━━━ EXTRACTED INFORMATION

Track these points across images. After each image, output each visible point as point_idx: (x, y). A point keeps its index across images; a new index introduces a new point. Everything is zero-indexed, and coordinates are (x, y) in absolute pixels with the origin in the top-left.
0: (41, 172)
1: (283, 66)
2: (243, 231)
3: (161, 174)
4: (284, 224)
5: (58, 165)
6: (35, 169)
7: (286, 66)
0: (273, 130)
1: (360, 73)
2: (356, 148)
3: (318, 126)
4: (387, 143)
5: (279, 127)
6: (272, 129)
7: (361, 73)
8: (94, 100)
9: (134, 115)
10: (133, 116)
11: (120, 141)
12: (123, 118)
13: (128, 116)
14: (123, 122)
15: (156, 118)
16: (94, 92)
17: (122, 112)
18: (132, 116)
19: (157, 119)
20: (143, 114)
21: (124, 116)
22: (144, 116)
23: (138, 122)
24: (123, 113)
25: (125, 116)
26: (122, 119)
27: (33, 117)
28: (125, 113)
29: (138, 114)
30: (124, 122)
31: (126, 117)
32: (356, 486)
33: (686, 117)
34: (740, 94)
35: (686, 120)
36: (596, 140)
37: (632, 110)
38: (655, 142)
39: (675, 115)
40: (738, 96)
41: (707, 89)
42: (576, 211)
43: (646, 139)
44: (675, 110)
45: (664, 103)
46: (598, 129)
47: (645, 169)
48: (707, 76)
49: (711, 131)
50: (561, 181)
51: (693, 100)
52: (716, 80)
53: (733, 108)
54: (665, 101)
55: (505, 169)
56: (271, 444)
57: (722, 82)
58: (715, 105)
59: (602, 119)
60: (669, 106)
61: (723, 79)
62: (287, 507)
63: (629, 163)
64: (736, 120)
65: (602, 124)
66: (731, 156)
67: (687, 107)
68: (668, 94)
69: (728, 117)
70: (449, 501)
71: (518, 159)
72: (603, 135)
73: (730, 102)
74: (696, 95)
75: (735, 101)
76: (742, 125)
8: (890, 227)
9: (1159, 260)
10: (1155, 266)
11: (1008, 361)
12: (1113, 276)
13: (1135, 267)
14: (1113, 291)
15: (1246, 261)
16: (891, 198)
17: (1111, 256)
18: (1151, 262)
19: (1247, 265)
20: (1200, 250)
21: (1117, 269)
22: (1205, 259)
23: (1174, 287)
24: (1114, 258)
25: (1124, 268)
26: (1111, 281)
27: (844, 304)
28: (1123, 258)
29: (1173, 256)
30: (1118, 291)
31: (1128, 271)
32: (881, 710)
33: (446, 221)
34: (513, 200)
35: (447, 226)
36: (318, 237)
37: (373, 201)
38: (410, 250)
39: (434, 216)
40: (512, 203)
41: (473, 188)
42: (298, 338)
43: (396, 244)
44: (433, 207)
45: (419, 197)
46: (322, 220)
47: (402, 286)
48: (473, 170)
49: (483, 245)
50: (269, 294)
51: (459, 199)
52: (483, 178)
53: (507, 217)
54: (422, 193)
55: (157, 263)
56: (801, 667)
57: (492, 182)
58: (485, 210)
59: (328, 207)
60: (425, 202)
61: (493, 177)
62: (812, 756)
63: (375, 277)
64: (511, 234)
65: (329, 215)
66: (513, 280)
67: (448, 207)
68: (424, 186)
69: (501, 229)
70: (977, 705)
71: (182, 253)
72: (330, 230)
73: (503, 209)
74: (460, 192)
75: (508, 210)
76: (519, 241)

━━━━━━

# HOW TO COMPLETE THIS TASK:
Transcribe the lines above between the line holding "21: (124, 116)" and the line holding "75: (735, 101)", inclusive, exactly as they stand and with nothing added.

# RESULT:
21: (124, 116)
22: (144, 116)
23: (138, 122)
24: (123, 113)
25: (125, 116)
26: (122, 119)
27: (33, 117)
28: (125, 113)
29: (138, 114)
30: (124, 122)
31: (126, 117)
32: (356, 486)
33: (686, 117)
34: (740, 94)
35: (686, 120)
36: (596, 140)
37: (632, 110)
38: (655, 142)
39: (675, 115)
40: (738, 96)
41: (707, 89)
42: (576, 211)
43: (646, 139)
44: (675, 110)
45: (664, 103)
46: (598, 129)
47: (645, 169)
48: (707, 76)
49: (711, 131)
50: (561, 181)
51: (693, 100)
52: (716, 80)
53: (733, 108)
54: (665, 101)
55: (505, 169)
56: (271, 444)
57: (722, 82)
58: (715, 105)
59: (602, 119)
60: (669, 106)
61: (723, 79)
62: (287, 507)
63: (629, 163)
64: (736, 120)
65: (602, 124)
66: (731, 156)
67: (687, 107)
68: (668, 94)
69: (728, 117)
70: (449, 501)
71: (518, 159)
72: (603, 135)
73: (730, 102)
74: (696, 95)
75: (735, 101)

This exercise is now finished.